During the process, you can accrue virtual points, which you can then use to make the site better. You get points for adding text or photos. You can browse through the DevHub market and find stuff to add, such as widgets and links to other sites. DevHub improved its back-end tools so users could pull into their site the things they had already created or uploaded to other sites. DevHub also created a “drag and drop” process for adding new content. That made it much easier for users to proceed with the DevHub site-building process. Finally, the sites were dynamically updated so that changes users made could be reflected immediately.
Gamification is happening in a lot of places. It’s a lot like the familiar frequent-flyer awards programs, but usually more fun. Companies such as BigDoor Media and Bunchball are helping companies implement gamification. Gabe Zichermann, a serial entrepreneur, wrote a book called Game-Based Marketing. Trusted Opinion recently gamified its restaurant recommendation community, offering rewards for active participation.
DevHub has around 40,000 users, and about 4,800 new sites are being added each week. Before the site was “gamified,” users would sign up and then perform one or two actions per session. Now that has increased nine-fold. Average revenue per user also increased four-fold as they signed up for various DevHub offers. The users can make money through DevHub by setting up their own e-commerce options.
Roughy 1 to 2 percent of users are spending money. DevHub’s goal is to hit $2 per user per month, up from about 40 cents per user now. About a quarter of registered users are active now, but the goal is to improve that percentage as well. The numbers are all small and not particularly worth bragging about. But the evidence of how gamification can improve the popularity of a non-game application is clear.
Lots of users are going about collecting rewards, which include simple avatars that are littered throughout the building process. They pop up and give the user a moment of surprise, sort of like getting a prize in FarmVille on Facebook. DevHub picked up its expertise on gamification through tips from experts such as game designer Amy Jo Kim.
The company, founded in 2007 by Nuval and partners Mark Michael and Daniel Rust, has 15 employees and raised about $2 million in angel money from Voyager Capital’s Geoff Entress, WhitePages chief executive Alex Algard, Intel Capital’s Jeff Schrock and former Disney Online president Richard Wolpert. The company is seeking another round now.
Over time, the company will offer more gamification features. It has launched an online video show about gamification called Gamify.tv. And the company is seeking a new round of funding. Now that it has growing traction, DevHub can get on with its goal of democratizing the publication of content and earning rewards for those who create it.
“It’s really early days for gamification now,” Nuval said. “But we’ve shown it works. Our engagement is much better.”

* [TASK ITEM A] Rewrite the DevHub article from "Gamification is happening" up to and including "own e-commerce options.", swapping "frequent-flyer awards programs" for "loyalty card programs".
* [TASK ITEM B] According to the DevHub article, how many users does DevHub have?
The rows that come next have no role in this work.

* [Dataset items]
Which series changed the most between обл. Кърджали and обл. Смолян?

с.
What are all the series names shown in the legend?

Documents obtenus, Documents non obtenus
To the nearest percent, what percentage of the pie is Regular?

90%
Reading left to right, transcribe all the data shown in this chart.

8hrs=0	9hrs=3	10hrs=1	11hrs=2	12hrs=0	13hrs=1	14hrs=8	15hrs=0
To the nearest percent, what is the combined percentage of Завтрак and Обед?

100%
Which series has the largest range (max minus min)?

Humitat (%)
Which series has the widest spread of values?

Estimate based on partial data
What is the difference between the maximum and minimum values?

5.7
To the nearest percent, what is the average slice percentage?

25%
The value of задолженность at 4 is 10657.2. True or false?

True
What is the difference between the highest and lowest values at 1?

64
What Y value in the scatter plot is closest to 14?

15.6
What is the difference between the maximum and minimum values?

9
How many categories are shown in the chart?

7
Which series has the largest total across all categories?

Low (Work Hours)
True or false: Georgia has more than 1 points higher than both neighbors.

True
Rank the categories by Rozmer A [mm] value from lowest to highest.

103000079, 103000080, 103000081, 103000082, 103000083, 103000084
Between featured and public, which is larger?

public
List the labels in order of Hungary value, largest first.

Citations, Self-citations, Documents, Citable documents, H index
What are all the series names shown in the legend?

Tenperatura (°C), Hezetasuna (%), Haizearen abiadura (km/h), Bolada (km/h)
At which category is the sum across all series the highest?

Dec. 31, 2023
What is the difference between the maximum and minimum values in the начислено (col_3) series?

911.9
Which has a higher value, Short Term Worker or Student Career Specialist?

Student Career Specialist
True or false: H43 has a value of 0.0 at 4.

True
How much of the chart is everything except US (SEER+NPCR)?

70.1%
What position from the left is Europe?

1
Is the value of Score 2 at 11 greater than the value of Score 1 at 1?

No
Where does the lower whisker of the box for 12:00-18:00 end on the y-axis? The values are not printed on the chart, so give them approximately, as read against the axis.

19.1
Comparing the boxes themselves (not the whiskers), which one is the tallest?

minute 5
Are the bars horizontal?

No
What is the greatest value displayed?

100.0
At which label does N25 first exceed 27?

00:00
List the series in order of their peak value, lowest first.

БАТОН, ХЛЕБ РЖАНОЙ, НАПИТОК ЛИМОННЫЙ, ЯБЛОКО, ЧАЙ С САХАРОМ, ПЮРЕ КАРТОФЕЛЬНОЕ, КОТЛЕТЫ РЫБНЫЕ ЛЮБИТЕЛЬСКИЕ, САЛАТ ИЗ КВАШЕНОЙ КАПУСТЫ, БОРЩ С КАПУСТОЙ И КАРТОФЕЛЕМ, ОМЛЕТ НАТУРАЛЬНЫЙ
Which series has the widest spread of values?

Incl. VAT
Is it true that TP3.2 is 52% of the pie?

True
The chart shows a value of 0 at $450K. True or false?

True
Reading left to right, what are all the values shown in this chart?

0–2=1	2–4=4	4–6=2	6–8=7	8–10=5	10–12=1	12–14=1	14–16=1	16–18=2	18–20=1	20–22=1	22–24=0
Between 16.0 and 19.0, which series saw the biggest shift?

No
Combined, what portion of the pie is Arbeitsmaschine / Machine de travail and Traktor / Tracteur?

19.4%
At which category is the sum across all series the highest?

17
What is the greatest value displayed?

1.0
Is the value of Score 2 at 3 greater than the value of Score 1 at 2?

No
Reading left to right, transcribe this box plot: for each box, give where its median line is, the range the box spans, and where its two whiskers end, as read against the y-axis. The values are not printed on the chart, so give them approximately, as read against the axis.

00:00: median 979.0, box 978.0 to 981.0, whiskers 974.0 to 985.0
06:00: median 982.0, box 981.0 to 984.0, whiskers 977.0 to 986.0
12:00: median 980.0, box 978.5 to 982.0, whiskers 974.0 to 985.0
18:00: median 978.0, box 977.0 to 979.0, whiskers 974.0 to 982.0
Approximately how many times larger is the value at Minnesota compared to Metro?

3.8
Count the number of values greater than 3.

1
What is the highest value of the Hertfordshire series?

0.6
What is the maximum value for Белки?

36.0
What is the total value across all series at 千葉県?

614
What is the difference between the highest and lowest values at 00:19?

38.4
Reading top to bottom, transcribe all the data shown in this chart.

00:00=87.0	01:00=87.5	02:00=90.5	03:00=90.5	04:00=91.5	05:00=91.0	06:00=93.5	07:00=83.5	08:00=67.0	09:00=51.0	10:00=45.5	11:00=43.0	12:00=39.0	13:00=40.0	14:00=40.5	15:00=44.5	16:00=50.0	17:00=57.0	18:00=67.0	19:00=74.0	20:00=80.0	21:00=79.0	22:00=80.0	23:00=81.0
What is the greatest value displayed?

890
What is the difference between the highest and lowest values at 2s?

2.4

* [WRITTEN ANSWER A]
Gamification is happening in a lot of places. It’s a lot like the familiar loyalty card programs, but usually more fun. Companies such as BigDoor Media and Bunchball are helping companies implement gamification. Gabe Zichermann, a serial entrepreneur, wrote a book called Game-Based Marketing. Trusted Opinion recently gamified its restaurant recommendation community, offering rewards for active participation.
DevHub has around 40,000 users, and about 4,800 new sites are being added each week. Before the site was “gamified,” users would sign up and then perform one or two actions per session. Now that has increased nine-fold. Average revenue per user also increased four-fold as they signed up for various DevHub offers. The users can make money through DevHub by setting up their own e-commerce options.

* [WRITTEN ANSWER B] Around 40,000.